Emacs Documentation

14.19 How Text Is Displayed

Most characters are printing characters: when they appear in a buffer, they are displayed literally on the screen. Printing characters include ASCII numbers, letters, and punctuation characters, as well as many non-ASCII characters.

The ASCII character set contains non-printing control characters. Two of these are displayed specially: the newline character (Unicode code point U+000A) is displayed by starting a new line, while the tab character (U+0009) is displayed as a space that extends to the next tab stop column (normally every 8 columns). The number of spaces per tab is controlled by the buffer-local variable tab-width, which must have an integer value between 1 and 1000, inclusive.
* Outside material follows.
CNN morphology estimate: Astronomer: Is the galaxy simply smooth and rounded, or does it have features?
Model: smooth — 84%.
Note that the way the tab character in the buffer is displayed has nothing to do with the definition of TAB as a command.
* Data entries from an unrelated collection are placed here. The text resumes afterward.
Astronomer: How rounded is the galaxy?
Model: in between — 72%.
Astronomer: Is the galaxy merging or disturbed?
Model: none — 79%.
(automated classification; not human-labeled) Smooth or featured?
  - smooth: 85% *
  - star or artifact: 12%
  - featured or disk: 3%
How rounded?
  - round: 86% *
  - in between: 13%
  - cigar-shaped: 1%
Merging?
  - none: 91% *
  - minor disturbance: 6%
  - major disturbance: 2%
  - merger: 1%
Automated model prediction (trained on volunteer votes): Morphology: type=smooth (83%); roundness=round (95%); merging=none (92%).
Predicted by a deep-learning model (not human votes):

Other ASCII control characters, whose codes are below U+0020 (octal 40, decimal 32), are displayed as a caret (‘ ^’) followed by the non-control version of the character, with the escape-glyph face. For instance, the ‘ control-A’ character, U+0001, is displayed as ‘ ^A’.
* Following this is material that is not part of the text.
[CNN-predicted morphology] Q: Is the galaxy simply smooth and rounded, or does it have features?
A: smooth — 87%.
The raw bytes with codes U+0080 (octal 200) through U+009F (octal 237) are displayed as octal escape sequences, with the escape-glyph face. For instance, character code U+0098 (octal 230) is displayed as ‘ \230’. If you change the buffer-local variable ctl-arrow to nil, the ASCII control characters are also displayed as octal escape sequences instead of caret escape sequences. (You can also request that raw bytes be shown in hex, see display-raw-bytes-as-hex.)

Some non-ASCII characters have the same appearance as an ASCII space or hyphen (minus) character. Such characters can cause problems if they are entered into a buffer without your realization, e.g., by yanking; for instance, source code compilers typically do not treat non-ASCII spaces as whitespace characters. To deal with this problem, Emacs displays such characters specially: it displays U+00A0 NO-BREAK SPACE and other characters from the Unicode horizontal space class with the nobreak-space face, and it displays U+00AD SOFT HYPHEN, U+2010 HYPHEN, and U+2011 NON-BREAKING HYPHEN with the nobreak-hyphen face. To disable this, change the variable nobreak-char-display to nil. If you give this variable a non- nil and non- t value, Emacs instead displays such characters as a highlighted backslash followed by a space or hyphen.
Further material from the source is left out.